What is Safety Over Ethernet?
Smarter, Leaner, Future-Ready Automation
Moving from bulky hardwired safety circuits to Safety over Ethernet brings both elegance and functional power to modern automated systems. In manufacturing and robotics, this protocol-based approach—tightly integrated with Ethernet—ensures robust safety while keeping your system lean, flexible, and traceable.
What Is “Safety over Ethernet”?
Instead of dedicated wires for emergency stops or interlocks, safety data is sent securely over standard Ethernet networks, using protocols like:
CIP Safety over EtherNet/IP
PROFIsafe over PROFINET/Profibus
Fail-Safe over EtherCAT (FSoE)
openSAFETY (black-channel compatible across multiple Ethernet types)
SafetyNETp for SIL-3 real-time applications
These embed safety frames within regular Ethernet, protected by redundancy, checksums, and timing logic—delivering safety integrity without custom cabling.

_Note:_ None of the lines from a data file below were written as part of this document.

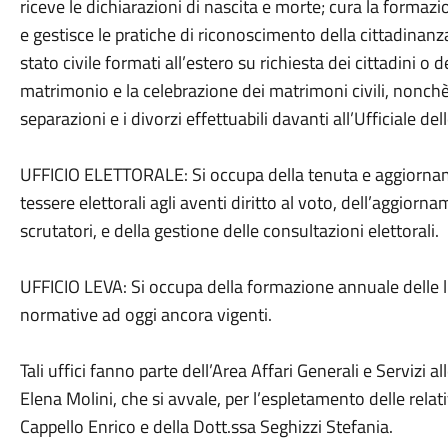
riceve le dichiarazioni di nascita e morte; cura la formazion
e gestisce le pratiche di riconoscimento della cittadinanza i
stato civile formati all’estero su richiesta dei cittadini o d
matrimonio e la celebrazione dei matrimoni civili, nonchè le
separazioni e i divorzi effettuabili davanti all’Ufficiale del
UFFICIO ELETTORALE: Si occupa della tenuta e aggiornamento
tessere elettorali agli aventi diritto al voto, dell’aggiorn
scrutatori, e della gestione delle consultazioni elettorali.
UFFICIO LEVA: Si occupa della formazione annuale delle lis
normative ad oggi ancora vigenti.
Tali uffici fanno parte dell’Area Affari Generali e Servizi a
Elena Molini, che si avvale, per l’espletamento delle relati
Cappello Enrico e della Dott.ssa Seghizzi Stefania.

Why it fits U.S. standards
By following the black-channel principle (e.g., IEC 61508 SIL-3), safety information remains reliable even over regular network components—meaning you don’t need every switch or cable to be safety-certified .

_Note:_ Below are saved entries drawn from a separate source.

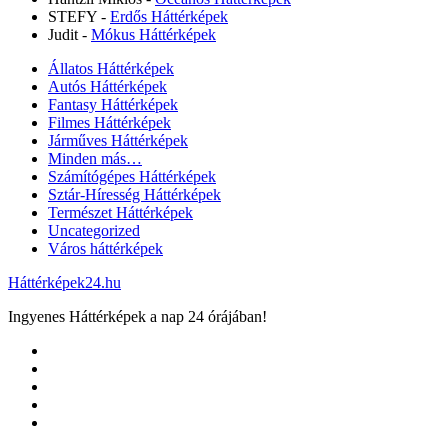
STEFY
-
Erdős Háttérképek
Judit
-
Mókus Háttérképek
Állatos Háttérképek
Autós Háttérképek
Fantasy Háttérképek
Filmes Háttérképek
Járműves Háttérképek
Minden más…
Számítógépes Háttérképek
Sztár-Híresség Háttérképek
Természet Háttérképek
Uncategorized
Város háttérképek
Háttérképek24.hu
Ingyenes Háttérképek a nap 24 órájában!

This aligns well with U.S. industry practices emphasizing functional safety, risk reduction, and compliance through well-documented safety lifecycles (such as ANSI/RIA R15.06 and ISO 10218)
Why Use It?
Less wiring, more visibility — safety and standard I/O can share the same network: easier wiring, easier diagnostics.
Reusability and flexibility — integrate safety I/O, robots, drives, light curtains, and safety PLCs across multiple devices and vendors
Scalable performance — protocols support demanding performance requirements, from simple interlocks up to SIL-3 rated, real-time control
FANUC & CIP Safety (EtherNet/IP)
FANUC robots support EtherNet/IP Safety (CIP Safety) for seamless safety integration with, say, Rockwell GuardLogix PLCs:
No extra hardware required, just the EtherNet/IP Safety software option within the robot controller
Supports Category-4 PLe functionality
Up to 8 bytes safety I/O in/out, routed via the robot’s Ethernet port—safe and non-safe traffic can coexist.
Design Tips & U.S. Safety Best Practices
Risk assessment first — follow ISO 10218 (and ANSI/RIA R15.06) workflows for safety lifecycle design.
Use certified safety protocols, matching application SIL requirements.
Design redundancy — include heartbeat checks, fail-safe defaults, and robust I/O mapping.
Network design — segmentation (even virtual VLANs) can help, but safety devices themselves manage fault modes
In summary, Safety over Ethernet shifts your automation from bulky hard-wired safety into smart, integrated, traceable architectures—especially fitting for modern U.S. robotic safety standards. It leans on proven protocols, robust risk design principles, and simplifies future-proof builds. Let me know if you’d like a diagram or infographic to go along with this piece—visuals really help clarify network-based safety!